Через несколько часов после возвращения Тины я услышала громкий шепот Чарры. Взглянув на него, я увидела, что он вытянул руку по направлению к небольшому плато, расположенному на западной стороне лагеря. "Дикие шимпанзе, дикие шимпанзе", - настойчиво повторял он. Приглядевшись, я различила в просвете между стволами деревьев цепочку обезьян. Впереди шагала самка с маленьким детенышем, прижавшимся к ее животу. Возле них шел подросток, потом вторая самка, на спине у которой, как заправский жокей, сидел детеныш, а позади - взрослый шимпанзе без детеныша.
Мои обезьяны явно не замечали своих диких собратьев. С максимальной осторожностью я перебралась вместе с Пухом, Уильямом и Тиной через овраг к ручью и стала ждать в надежде, что дикие шимпанзе придут сюда на водопой.
Прошло четверть часа - никто не появлялся.
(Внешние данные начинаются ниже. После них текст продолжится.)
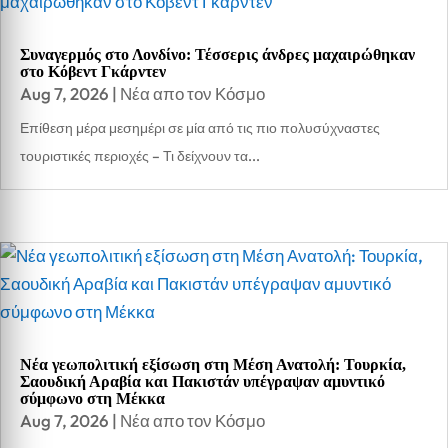
Συναγερμός στο Λονδίνο: Τέσσερις άνδρες μαχαιρώθηκαν
στο Κόβεντ Γκάρντεν
Aug 7, 2026
|
Νέα απο τον Κόσμο
Επίθεση μέρα μεσημέρι σε μία από τις πιο πολυσύχναστες
τουριστικές περιοχές – Τι δείχνουν τα...
Νέα γεωπολιτική εξίσωση στη Μέση Ανατολή: Τουρκία,
Σαουδική Αραβία και Πακιστάν υπέγραψαν αμυντικό
σύμφωνο στη Μέκκα
Aug 7, 2026
|
Νέα απο τον Κόσμο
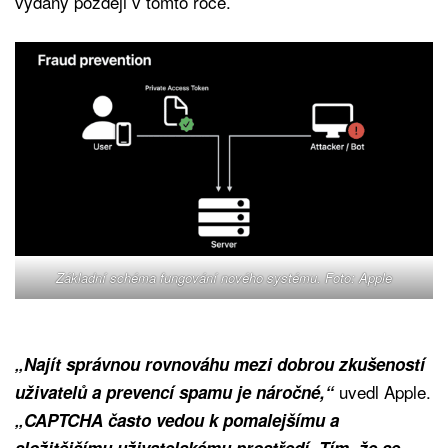
vydány později v tomto roce.
Základní schéma fungování nového systému. Foto: Apple
„Najít správnou rovnováhu mezi dobrou zkušeností
uvedl Apple.
uživatelů a prevencí spamu je náročné,“
„CAPTCHA často vedou k pomalejšímu a
složitějšímu uživatelskému prostředí. Tím, že se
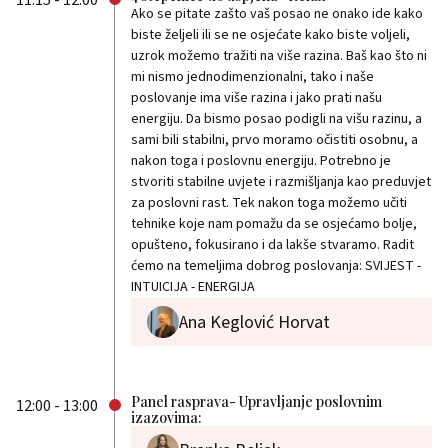
11:15 - 12:00
Ako se pitate zašto vaš posao ne onako ide kako
biste željeli ili se ne osjećate kako biste voljeli,
uzrok možemo tražiti na više razina. Baš kao što ni
mi nismo jednodimenzionalni, tako i naše
poslovanje ima više razina i jako prati našu
energiju. Da bismo posao podigli na višu razinu, a
sami bili stabilni, prvo moramo očistiti osobnu, a
nakon toga i poslovnu energiju. Potrebno je
stvoriti stabilne uvjete i razmišljanja kao preduvjet
za poslovni rast. Tek nakon toga možemo učiti
tehnike koje nam pomažu da se osjećamo bolje,
opušteno, fokusirano i da lakše stvaramo. Radit
ćemo na temeljima dobrog poslovanja: SVIJEST -
INTUICIJA - ENERGIJA
Ana Keglović Horvat
Panel rasprava- Upravljanje poslovnim
12:00 - 13:00
izazovima:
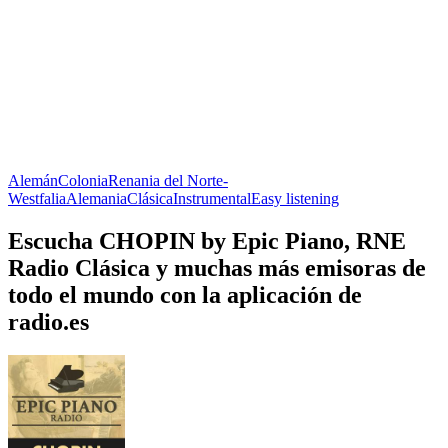
Alemán
Colonia
Renania del Norte-
Westfalia
Alemania
Clásica
Instrumental
Easy listening
Escucha CHOPIN by Epic Piano, RNE
Radio Clásica y muchas más emisoras de
todo el mundo con la aplicación de
radio.es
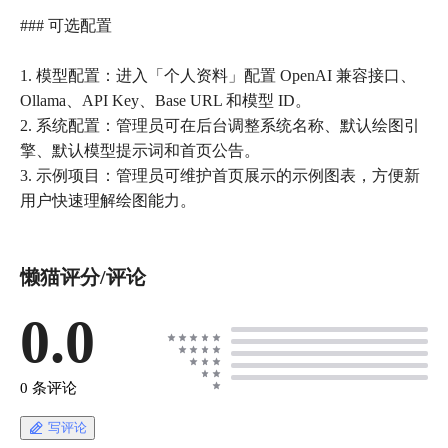
### 可选配置
1. 模型配置：进入「个人资料」配置 OpenAI 兼容接口、
Ollama、API Key、Base URL 和模型 ID。
2. 系统配置：管理员可在后台调整系统名称、默认绘图引
擎、默认模型提示词和首页公告。
3. 示例项目：管理员可维护首页展示的示例图表，方便新
用户快速理解绘图能力。
懒猫评分/评论
0.0
0 条评论
写评论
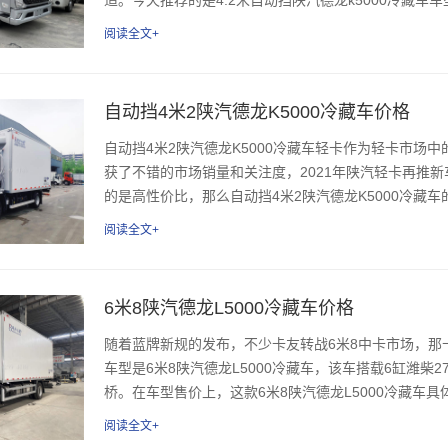
阅读全文+
自动挡4米2陕汽德龙K5000冷藏车价格
自动挡4米2陕汽德龙K5000冷藏车轻卡作为轻卡市场中的
获了不错的市场销量和关注度，2021年陕汽轻卡再推新车
的是高性价比，那么自动挡4米2陕汽德龙K5000冷藏车的
阅读全文+
6米8陕汽德龙L5000冷藏车价格
随着蓝牌新规的发布，不少卡友转战6米8中卡市场，
车型是6米8陕汽德龙L5000冷藏车，该车搭载6缸潍柴2
桥。在车型售价上，这款6米8陕汽德龙L5000冷藏车具
阅读全文+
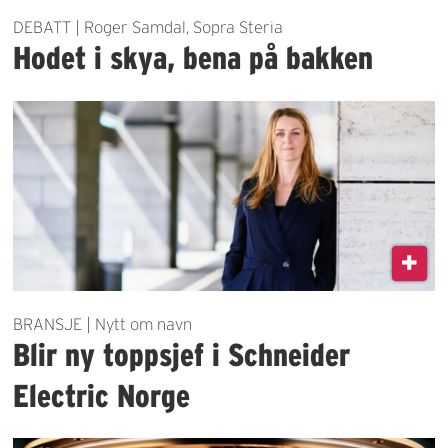
DEBATT | Roger Samdal, Sopra Steria
Hodet i skya, bena på bakken
BRANSJE | Nytt om navn
Blir ny toppsjef i Schneider
Electric Norge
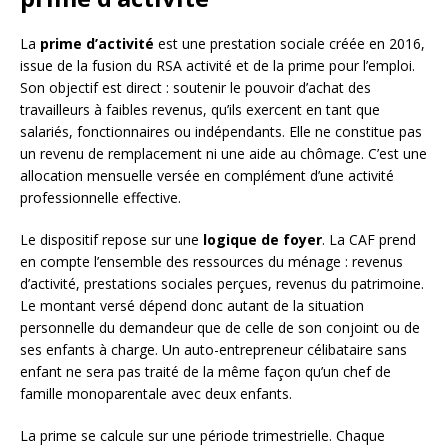
La
prime d’activité
est une prestation sociale créée en 2016,
issue de la fusion du RSA activité et de la prime pour l’emploi.
Son objectif est direct : soutenir le pouvoir d’achat des
travailleurs à faibles revenus, qu’ils exercent en tant que
salariés, fonctionnaires ou indépendants. Elle ne constitue pas
un revenu de remplacement ni une aide au chômage. C’est une
allocation mensuelle versée en complément d’une activité
professionnelle effective.
Le dispositif repose sur une
logique de foyer
. La CAF prend
en compte l’ensemble des ressources du ménage : revenus
d’activité, prestations sociales perçues, revenus du patrimoine.
Le montant versé dépend donc autant de la situation
personnelle du demandeur que de celle de son conjoint ou de
ses enfants à charge. Un auto-entrepreneur célibataire sans
enfant ne sera pas traité de la même façon qu’un chef de
famille monoparentale avec deux enfants.
La prime se calcule sur une période trimestrielle. Chaque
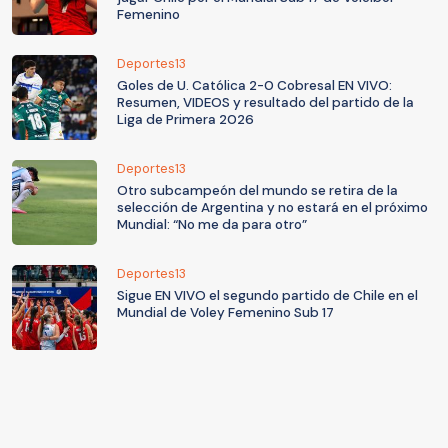
Femenino
Deportes13
Goles de U. Católica 2-0 Cobresal EN VIVO:
Resumen, VIDEOS y resultado del partido de la
Liga de Primera 2026
Deportes13
Otro subcampeón del mundo se retira de la
selección de Argentina y no estará en el próximo
Mundial: “No me da para otro”
Deportes13
Sigue EN VIVO el segundo partido de Chile en el
Mundial de Voley Femenino Sub 17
Я на всякий случай держалась в укрытии, но Пух вел себя очень шумно: он весело играл сам с собой и энергично раскачивался на нижних ветках деревьев. Решив, что дикие шимпанзе уже не появятся, я повела свою троицу вверх по течению. Метров через сто я заметила на одном из склонов взрослого шимпанзе. Он был довольно высоко и, увидев нас, стал поспешно уходить к плато. И снова никто из моих обезьян не обратил на него внимания. Я взобралась на то место, где только что находился дикий шимпанзе, но его уже не было видно. Получасовые поиски не дали никаких результатов, и я вместе с обезьянами вернулась к ручью.